Gorodesky maintains that Striped Bass (which is not a client) has probably been hurting because large chains such as Capital Grille, Smith & Wollensky and McCormick & Schmick’s have been moving into the fine-dining turf.
Then, opening Avenue B long before the Kimmel Center opened across the street was a big strain on a limited budget.
Chains typically have more leverage in getting better real estate deals and in attracting better staff, because there is room to advance in the corporate structure, Gorodesky explained. They are situated better financially to weather short-term storms.
Chains also pull customers in with special deals and promotions. However, the independents — even high-end ones — are increasingly using such ploys as well.
Even with such traffic-generating moves, Gorodesky sees more bankruptcies and closures on the horizon. He expects the “earliest possible” recovery to be in the fall.
Paying the bills
Though these are difficult times for independent restaurants in Center City — with business travel down in this just-postwar moment — “there’s always an exception,” Gorodesky said.
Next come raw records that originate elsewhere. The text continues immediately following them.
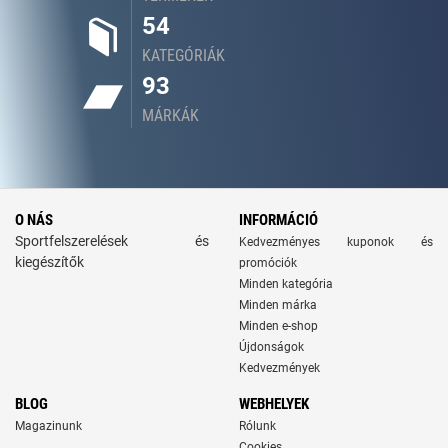
54
KATEGÓRIÁK
93
MÁRKÁK
O NÁS
INFORMÁCIÓ
Sportfelszerelések és
Kedvezményes kuponok és
kiegészítők
promóciók
Minden kategória
Minden márka
Minden e-shop
Újdonságok
Kedvezmények
BLOG
WEBHELYEK
Magazinunk
Rólunk
Cookies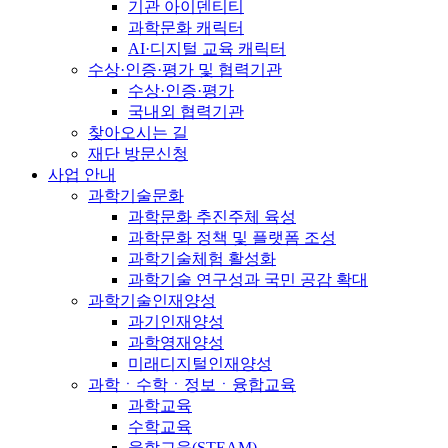
기관 아이덴티티
과학문화 캐릭터
AI·디지털 교육 캐릭터
수상·인증·평가 및 협력기관
수상·인증·평가
국내외 협력기관
찾아오시는 길
재단 방문신청
사업 안내
과학기술문화
과학문화 추진주체 육성
과학문화 정책 및 플랫폼 조성
과학기술체험 활성화
과학기술 연구성과 국민 공감 확대
과학기술인재양성
과기인재양성
과학영재양성
미래디지털인재양성
과학ㆍ수학ㆍ정보ㆍ융합교육
과학교육
수학교육
융합교육(STEAM)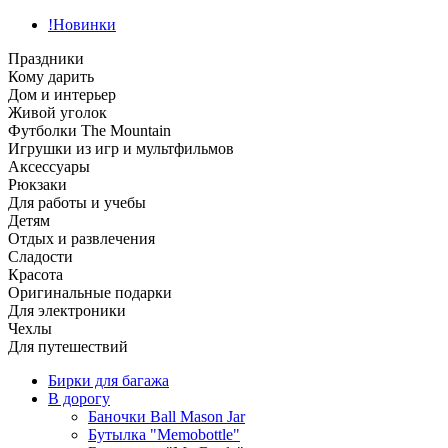
!Новинки
Праздники
Кому дарить
Дом и интерьер
Живой уголок
Футболки The Mountain
Игрушки из игр и мультфильмов
Аксессуары
Рюкзаки
Для работы и учебы
Детям
Отдых и развлечения
Сладости
Красота
Оригинальные подарки
Для электроники
Чехлы
Для путешествий
Бирки для багажа
В дорогу
Баночки Ball Mason Jar
Бутылка "Memobottle"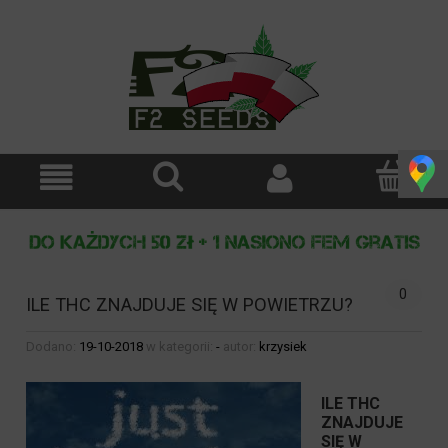
0
ILE THC ZNAJDUJE SIĘ W POWIETRZU?
Dodano:
19-10-2018
w kategorii:
-
autor:
krzysiek
ILE THC
ZNAJDUJE
SIĘ W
“When you get this small BYOB or similar place — small, chef-owned and driven, like Dmitri’s — they make money because their overhead is low, the owner is there, it’s very controlled. I really like those kinds of businesses.”
Case in point is Django, a small BYOB just off South Street that packs them in, even on Tuesday night.
“People like to go to them. There’s customer loyalty,” Gorodesky said. “They’re less vulnerable to the ebbs and flows of big business.”
For the other guys, Gorodesky advises restaurants to do what it takes. He doesn’t like coupons because “coupon clippers are loyal to the coupon company, not the restaurant.” Plus, “it creates a value system that lets the consumer know that if they don’t have a coupon, they’re paying too much.”
Still, he admits these are unusually tough times.
“If think that whatever you have to do to get cash flowing and keep the staff employed to get through a terrible economy, you have to do,” he said. “Basically, you decide to forgo profit to pay your bills.”
The bright side — for consumers
The good thing about this climate is that there are deals to be snapped up, even at high-end restaurants. Restaurants that wouldn’t normally be caught dead issuing coupons or offering other incentives have found a low-key way to do it without sacrificing their rep.
Some companies offer “gift certificates” online. You can purchase them for as much as 50 percent off the face value of ther certificate (a $50 certificate for $25).
Others are adding services such as delivery (Marathon Grill) or take-home (Jones, London Grill). Or they’re glamming up their interiors (Tangerine, Rembrandt’s, Striped Bass).
Some are trying low-price, prix-fixe meals to bring in traffic on slow days, or promising fast service (“express lunches”) at midday (Pod, Striped Bass, Lacroix).
At Sansom Street, chef-owner Neff (who once had to close a restaurant) said he’s been pretty lucky in that his prices are moderate and the menu is well-known and liked by his customers.
“But I still always have the attitude that I’m scared,” he said. “Because I read the trade magazines and you see the births and deaths every month. Nobody’s safe. Nobody’s above everything. That drives me a little bit.”
If all else fails, there’s always clowns.